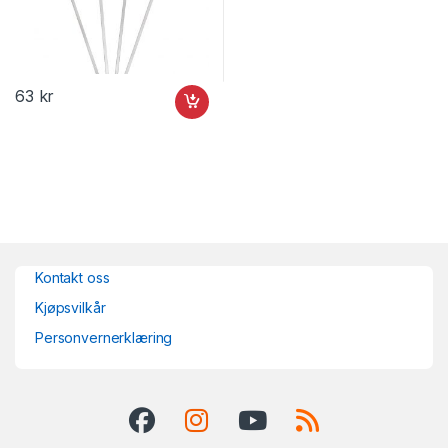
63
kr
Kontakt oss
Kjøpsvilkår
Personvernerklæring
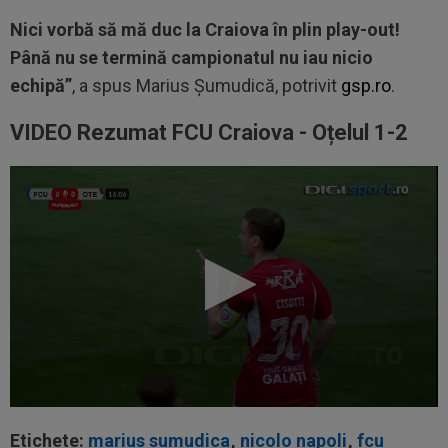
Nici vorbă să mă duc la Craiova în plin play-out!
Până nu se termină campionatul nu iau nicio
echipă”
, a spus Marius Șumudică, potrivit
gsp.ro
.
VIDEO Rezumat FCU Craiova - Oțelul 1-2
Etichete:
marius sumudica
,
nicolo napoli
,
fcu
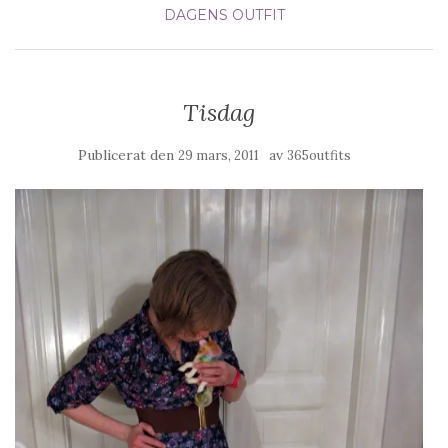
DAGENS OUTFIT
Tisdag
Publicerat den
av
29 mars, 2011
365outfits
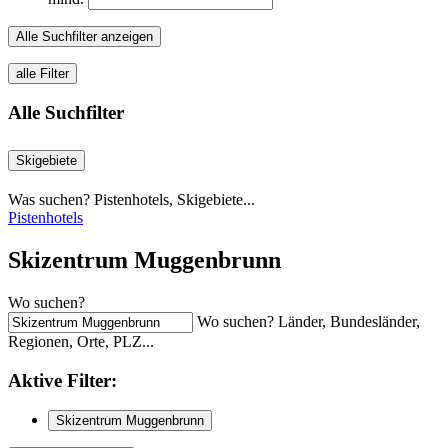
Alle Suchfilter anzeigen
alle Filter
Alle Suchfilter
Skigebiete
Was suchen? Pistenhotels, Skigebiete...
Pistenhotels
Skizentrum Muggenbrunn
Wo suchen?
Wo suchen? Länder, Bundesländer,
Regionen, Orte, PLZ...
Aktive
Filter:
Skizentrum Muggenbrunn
::::::
WHAT TO DO: Before copying, set the pictures aside; then reproduce each entry above exactly.

RESULT:
63
kr
Kontakt oss
Kjøpsvilkår
Personvernerklæring
Nici vorbă să mă duc la Craiova în plin play-out!
Până nu se termină campionatul nu iau nicio
echipă”
, a spus Marius Șumudică, potrivit
gsp.ro
.
VIDEO Rezumat FCU Craiova - Oțelul 1-2
Etichete:
marius sumudica
,
nicolo napoli
,
fcu
DAGENS OUTFIT
Tisdag
Publicerat den
av
29 mars, 2011
365outfits
Alle Suchfilter anzeigen
alle Filter
Alle Suchfilter
Skigebiete
Was suchen? Pistenhotels, Skigebiete...
Pistenhotels
Skizentrum Muggenbrunn
Wo suchen?
Wo suchen? Länder, Bundesländer,
Regionen, Orte, PLZ...
Aktive
Filter:
Skizentrum Muggenbrunn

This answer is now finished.